Required action: Copy the lines below word for word, everything from the first line of the records down to the line containing "ếu đã bị giảm", with both ends included.

[Extracted records]
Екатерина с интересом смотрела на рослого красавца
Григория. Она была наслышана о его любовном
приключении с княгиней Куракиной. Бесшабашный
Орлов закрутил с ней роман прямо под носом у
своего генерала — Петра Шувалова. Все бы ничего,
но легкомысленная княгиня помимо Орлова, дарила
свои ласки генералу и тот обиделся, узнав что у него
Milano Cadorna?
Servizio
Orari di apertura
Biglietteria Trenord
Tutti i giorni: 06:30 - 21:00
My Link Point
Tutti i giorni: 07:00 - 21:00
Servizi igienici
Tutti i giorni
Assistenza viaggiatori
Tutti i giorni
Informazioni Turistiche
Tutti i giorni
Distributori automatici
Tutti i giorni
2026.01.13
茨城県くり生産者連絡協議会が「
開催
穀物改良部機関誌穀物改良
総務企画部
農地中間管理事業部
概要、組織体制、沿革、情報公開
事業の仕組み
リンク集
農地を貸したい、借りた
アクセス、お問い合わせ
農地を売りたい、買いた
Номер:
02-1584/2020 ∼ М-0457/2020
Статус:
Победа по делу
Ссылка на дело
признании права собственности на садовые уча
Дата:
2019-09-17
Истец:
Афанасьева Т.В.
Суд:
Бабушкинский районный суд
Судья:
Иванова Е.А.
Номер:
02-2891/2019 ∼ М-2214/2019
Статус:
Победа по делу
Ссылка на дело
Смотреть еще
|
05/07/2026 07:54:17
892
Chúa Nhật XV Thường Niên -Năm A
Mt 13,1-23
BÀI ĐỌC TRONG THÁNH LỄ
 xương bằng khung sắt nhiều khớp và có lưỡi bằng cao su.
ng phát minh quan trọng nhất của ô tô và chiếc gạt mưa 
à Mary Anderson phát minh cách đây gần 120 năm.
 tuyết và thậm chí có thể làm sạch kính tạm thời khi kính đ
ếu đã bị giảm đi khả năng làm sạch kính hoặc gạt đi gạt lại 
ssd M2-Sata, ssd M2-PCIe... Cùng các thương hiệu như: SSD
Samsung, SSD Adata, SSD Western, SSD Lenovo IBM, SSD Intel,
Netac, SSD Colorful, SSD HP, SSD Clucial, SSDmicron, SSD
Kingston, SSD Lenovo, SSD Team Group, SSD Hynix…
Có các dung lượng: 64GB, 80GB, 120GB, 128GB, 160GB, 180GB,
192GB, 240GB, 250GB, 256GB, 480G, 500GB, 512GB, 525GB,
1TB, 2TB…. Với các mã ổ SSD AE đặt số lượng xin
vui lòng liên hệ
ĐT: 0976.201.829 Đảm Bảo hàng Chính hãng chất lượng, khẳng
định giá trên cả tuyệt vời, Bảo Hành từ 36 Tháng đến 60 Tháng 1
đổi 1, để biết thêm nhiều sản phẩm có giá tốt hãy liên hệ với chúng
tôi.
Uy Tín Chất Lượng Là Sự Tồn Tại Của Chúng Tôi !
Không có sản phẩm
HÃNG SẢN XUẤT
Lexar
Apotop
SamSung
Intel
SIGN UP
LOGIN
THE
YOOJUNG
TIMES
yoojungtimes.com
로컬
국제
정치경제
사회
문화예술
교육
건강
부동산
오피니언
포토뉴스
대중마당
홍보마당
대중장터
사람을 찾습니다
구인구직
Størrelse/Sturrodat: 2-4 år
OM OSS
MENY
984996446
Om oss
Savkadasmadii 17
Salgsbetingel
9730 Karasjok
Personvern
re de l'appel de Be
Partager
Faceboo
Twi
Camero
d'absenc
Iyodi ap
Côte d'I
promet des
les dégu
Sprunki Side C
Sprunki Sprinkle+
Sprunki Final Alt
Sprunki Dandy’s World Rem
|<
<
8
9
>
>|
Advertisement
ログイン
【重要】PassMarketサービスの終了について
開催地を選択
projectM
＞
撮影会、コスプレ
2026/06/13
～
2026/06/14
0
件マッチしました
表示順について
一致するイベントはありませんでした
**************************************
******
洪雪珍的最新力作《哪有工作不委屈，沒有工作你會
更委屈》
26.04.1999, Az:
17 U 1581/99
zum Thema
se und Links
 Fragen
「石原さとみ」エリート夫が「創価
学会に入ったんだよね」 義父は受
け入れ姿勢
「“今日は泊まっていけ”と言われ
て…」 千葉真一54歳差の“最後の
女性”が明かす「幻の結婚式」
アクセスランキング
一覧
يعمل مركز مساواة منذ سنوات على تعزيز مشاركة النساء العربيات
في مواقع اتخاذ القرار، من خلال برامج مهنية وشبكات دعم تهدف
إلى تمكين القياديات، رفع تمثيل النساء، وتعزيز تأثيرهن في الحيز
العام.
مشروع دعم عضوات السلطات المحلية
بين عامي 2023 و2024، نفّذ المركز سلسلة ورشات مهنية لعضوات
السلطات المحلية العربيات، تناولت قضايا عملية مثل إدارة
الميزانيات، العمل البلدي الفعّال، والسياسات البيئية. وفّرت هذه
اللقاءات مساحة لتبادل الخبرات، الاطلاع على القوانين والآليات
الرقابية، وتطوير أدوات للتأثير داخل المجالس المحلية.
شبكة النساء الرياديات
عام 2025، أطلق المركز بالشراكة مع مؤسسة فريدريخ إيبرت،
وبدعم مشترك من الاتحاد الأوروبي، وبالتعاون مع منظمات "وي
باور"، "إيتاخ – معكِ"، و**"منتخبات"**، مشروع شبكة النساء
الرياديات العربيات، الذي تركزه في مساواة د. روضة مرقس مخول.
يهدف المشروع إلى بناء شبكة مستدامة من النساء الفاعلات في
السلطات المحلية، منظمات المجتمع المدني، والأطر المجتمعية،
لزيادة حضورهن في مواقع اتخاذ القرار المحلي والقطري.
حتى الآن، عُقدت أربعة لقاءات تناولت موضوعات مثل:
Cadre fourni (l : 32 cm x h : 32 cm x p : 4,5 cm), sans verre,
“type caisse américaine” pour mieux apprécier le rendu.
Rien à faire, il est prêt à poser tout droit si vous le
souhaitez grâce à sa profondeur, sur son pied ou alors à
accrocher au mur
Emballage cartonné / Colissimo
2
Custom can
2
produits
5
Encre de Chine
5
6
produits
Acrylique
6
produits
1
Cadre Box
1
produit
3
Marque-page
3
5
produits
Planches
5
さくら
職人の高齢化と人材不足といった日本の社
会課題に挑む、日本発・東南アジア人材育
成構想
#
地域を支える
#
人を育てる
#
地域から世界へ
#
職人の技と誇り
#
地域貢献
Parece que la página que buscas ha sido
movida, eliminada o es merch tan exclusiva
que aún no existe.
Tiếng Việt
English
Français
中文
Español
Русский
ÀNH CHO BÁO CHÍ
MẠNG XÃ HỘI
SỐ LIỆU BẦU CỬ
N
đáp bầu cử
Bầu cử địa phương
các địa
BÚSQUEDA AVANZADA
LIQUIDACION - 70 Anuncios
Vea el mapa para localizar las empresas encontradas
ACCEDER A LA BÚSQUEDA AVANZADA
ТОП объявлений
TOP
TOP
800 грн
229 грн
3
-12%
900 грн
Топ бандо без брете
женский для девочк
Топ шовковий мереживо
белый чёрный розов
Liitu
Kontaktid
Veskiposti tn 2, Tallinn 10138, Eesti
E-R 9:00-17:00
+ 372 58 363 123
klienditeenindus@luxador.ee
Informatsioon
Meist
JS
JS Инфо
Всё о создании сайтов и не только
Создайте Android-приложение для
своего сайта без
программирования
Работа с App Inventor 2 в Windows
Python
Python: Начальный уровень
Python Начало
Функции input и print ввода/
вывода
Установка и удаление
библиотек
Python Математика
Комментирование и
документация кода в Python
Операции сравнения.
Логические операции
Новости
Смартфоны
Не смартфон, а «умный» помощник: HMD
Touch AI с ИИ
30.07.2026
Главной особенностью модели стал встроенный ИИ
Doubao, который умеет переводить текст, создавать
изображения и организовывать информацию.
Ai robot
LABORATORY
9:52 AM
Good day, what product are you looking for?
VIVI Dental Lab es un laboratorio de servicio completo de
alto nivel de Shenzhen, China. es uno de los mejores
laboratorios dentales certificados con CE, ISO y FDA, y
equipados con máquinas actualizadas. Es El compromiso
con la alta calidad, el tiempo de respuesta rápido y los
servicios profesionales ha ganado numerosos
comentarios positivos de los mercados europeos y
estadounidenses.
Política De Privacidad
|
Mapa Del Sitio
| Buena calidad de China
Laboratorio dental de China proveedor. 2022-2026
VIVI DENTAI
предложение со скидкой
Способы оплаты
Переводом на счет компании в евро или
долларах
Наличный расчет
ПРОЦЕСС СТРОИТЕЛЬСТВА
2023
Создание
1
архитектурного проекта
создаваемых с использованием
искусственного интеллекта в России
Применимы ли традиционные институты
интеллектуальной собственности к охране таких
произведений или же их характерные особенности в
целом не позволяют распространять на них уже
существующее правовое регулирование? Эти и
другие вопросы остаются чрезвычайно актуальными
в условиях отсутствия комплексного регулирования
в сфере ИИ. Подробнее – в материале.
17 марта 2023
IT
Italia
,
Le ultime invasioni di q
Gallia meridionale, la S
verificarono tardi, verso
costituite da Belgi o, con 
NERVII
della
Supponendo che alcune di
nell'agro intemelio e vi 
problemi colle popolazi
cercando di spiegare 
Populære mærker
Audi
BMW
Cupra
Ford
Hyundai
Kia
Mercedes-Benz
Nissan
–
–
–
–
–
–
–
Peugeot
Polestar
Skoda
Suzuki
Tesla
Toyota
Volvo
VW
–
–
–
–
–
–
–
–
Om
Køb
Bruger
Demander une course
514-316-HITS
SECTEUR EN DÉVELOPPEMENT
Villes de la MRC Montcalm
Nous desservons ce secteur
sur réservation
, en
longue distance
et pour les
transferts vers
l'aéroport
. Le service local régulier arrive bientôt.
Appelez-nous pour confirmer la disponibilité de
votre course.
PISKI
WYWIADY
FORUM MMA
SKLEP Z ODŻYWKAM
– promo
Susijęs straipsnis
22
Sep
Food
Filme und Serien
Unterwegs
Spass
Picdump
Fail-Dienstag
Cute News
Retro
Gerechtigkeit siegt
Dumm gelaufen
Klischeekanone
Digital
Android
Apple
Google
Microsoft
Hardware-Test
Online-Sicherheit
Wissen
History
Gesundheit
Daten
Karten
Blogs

Exercise answer:
Екатерина с интересом смотрела на рослого красавца
Григория. Она была наслышана о его любовном
приключении с княгиней Куракиной. Бесшабашный
Орлов закрутил с ней роман прямо под носом у
своего генерала — Петра Шувалова. Все бы ничего,
но легкомысленная княгиня помимо Орлова, дарила
свои ласки генералу и тот обиделся, узнав что у него
Milano Cadorna?
Servizio
Orari di apertura
Biglietteria Trenord
Tutti i giorni: 06:30 - 21:00
My Link Point
Tutti i giorni: 07:00 - 21:00
Servizi igienici
Tutti i giorni
Assistenza viaggiatori
Tutti i giorni
Informazioni Turistiche
Tutti i giorni
Distributori automatici
Tutti i giorni
2026.01.13
茨城県くり生産者連絡協議会が「
開催
穀物改良部機関誌穀物改良
総務企画部
農地中間管理事業部
概要、組織体制、沿革、情報公開
事業の仕組み
リンク集
農地を貸したい、借りた
アクセス、お問い合わせ
農地を売りたい、買いた
Номер:
02-1584/2020 ∼ М-0457/2020
Статус:
Победа по делу
Ссылка на дело
признании права собственности на садовые уча
Дата:
2019-09-17
Истец:
Афанасьева Т.В.
Суд:
Бабушкинский районный суд
Судья:
Иванова Е.А.
Номер:
02-2891/2019 ∼ М-2214/2019
Статус:
Победа по делу
Ссылка на дело
Смотреть еще
|
05/07/2026 07:54:17
892
Chúa Nhật XV Thường Niên -Năm A
Mt 13,1-23
BÀI ĐỌC TRONG THÁNH LỄ
 xương bằng khung sắt nhiều khớp và có lưỡi bằng cao su.
ng phát minh quan trọng nhất của ô tô và chiếc gạt mưa 
à Mary Anderson phát minh cách đây gần 120 năm.
 tuyết và thậm chí có thể làm sạch kính tạm thời khi kính đ
ếu đã bị giảm đi khả năng làm sạch kính hoặc gạt đi gạt lại 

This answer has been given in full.